### Your instructions
Every entry, exactly as given, must be retyped.

Stored items
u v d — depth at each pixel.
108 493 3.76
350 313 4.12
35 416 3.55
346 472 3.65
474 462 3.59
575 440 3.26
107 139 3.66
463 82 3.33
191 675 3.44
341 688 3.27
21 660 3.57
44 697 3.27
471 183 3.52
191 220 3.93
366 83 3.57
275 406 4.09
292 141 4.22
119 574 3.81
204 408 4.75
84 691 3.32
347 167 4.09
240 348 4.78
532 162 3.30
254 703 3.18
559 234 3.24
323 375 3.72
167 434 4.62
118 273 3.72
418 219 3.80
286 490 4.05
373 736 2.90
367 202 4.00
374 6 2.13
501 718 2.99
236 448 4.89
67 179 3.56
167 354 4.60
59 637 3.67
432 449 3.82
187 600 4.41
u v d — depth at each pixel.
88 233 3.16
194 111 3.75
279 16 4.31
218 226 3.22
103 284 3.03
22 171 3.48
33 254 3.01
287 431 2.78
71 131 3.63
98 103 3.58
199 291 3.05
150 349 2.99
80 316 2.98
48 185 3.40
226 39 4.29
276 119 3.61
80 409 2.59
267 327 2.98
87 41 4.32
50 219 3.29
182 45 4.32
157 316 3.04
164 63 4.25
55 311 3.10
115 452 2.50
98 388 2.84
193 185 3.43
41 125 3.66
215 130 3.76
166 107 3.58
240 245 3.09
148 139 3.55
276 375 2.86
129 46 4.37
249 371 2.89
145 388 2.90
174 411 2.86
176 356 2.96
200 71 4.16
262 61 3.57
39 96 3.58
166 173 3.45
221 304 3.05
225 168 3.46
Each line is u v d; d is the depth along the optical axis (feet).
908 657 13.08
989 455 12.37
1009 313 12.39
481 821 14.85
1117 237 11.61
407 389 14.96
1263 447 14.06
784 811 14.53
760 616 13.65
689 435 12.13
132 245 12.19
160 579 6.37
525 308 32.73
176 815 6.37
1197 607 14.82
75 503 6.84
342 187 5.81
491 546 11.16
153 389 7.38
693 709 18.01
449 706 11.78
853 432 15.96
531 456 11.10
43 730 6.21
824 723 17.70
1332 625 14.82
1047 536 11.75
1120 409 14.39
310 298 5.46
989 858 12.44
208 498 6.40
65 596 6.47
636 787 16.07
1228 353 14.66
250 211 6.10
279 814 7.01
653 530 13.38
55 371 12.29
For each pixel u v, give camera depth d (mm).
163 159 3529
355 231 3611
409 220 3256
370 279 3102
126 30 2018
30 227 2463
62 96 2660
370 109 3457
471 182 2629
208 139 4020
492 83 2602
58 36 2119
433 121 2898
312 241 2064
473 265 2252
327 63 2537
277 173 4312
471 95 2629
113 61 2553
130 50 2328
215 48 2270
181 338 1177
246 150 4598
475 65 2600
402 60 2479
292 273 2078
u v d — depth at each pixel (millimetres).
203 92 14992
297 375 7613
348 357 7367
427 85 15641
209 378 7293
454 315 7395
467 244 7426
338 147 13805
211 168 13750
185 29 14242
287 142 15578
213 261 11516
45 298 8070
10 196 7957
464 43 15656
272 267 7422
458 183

### Answer
u v d — depth at each pixel.
108 493 3.76
350 313 4.12
35 416 3.55
346 472 3.65
474 462 3.59
575 440 3.26
107 139 3.66
463 82 3.33
191 675 3.44
341 688 3.27
21 660 3.57
44 697 3.27
471 183 3.52
191 220 3.93
366 83 3.57
275 406 4.09
292 141 4.22
119 574 3.81
204 408 4.75
84 691 3.32
347 167 4.09
240 348 4.78
532 162 3.30
254 703 3.18
559 234 3.24
323 375 3.72
167 434 4.62
118 273 3.72
418 219 3.80
286 490 4.05
373 736 2.90
367 202 4.00
374 6 2.13
501 718 2.99
236 448 4.89
67 179 3.56
167 354 4.60
59 637 3.67
432 449 3.82
187 600 4.41
u v d — depth at each pixel.
88 233 3.16
194 111 3.75
279 16 4.31
218 226 3.22
103 284 3.03
22 171 3.48
33 254 3.01
287 431 2.78
71 131 3.63
98 103 3.58
199 291 3.05
150 349 2.99
80 316 2.98
48 185 3.40
226 39 4.29
276 119 3.61
80 409 2.59
267 327 2.98
87 41 4.32
50 219 3.29
182 45 4.32
157 316 3.04
164 63 4.25
55 311 3.10
115 452 2.50
98 388 2.84
193 185 3.43
41 125 3.66
215 130 3.76
166 107 3.58
240 245 3.09
148 139 3.55
276 375 2.86
129 46 4.37
249 371 2.89
145 388 2.90
174 411 2.86
176 356 2.96
200 71 4.16
262 61 3.57
39 96 3.58
166 173 3.45
221 304 3.05
225 168 3.46
Each line is u v d; d is the depth along the optical axis (feet).
908 657 13.08
989 455 12.37
1009 313 12.39
481 821 14.85
1117 237 11.61
407 389 14.96
1263 447 14.06
784 811 14.53
760 616 13.65
689 435 12.13
132 245 12.19
160 579 6.37
525 308 32.73
176 815 6.37
1197 607 14.82
75 503 6.84
342 187 5.81
491 546 11.16
153 389 7.38
693 709 18.01
449 706 11.78
853 432 15.96
531 456 11.10
43 730 6.21
824 723 17.70
1332 625 14.82
1047 536 11.75
1120 409 14.39
310 298 5.46
989 858 12.44
208 498 6.40
65 596 6.47
636 787 16.07
1228 353 14.66
250 211 6.10
279 814 7.01
653 530 13.38
55 371 12.29
For each pixel u v, give camera depth d (mm).
163 159 3529
355 231 3611
409 220 3256
370 279 3102
126 30 2018
30 227 2463
62 96 2660
370 109 3457
471 182 2629
208 139 4020
492 83 2602
58 36 2119
433 121 2898
312 241 2064
473 265 2252
327 63 2537
277 173 4312
471 95 2629
113 61 2553
130 50 2328
215 48 2270
181 338 1177
246 150 4598
475 65 2600
402 60 2479
292 273 2078
u v d — depth at each pixel (millimetres).
203 92 14992
297 375 7613
348 357 7367
427 85 15641
209 378 7293
454 315 7395
467 244 7426
338 147 13805
211 168 13750
185 29 14242
287 142 15578
213 261 11516
45 298 8070
10 196 7957
464 43 15656
272 267 7422
458 183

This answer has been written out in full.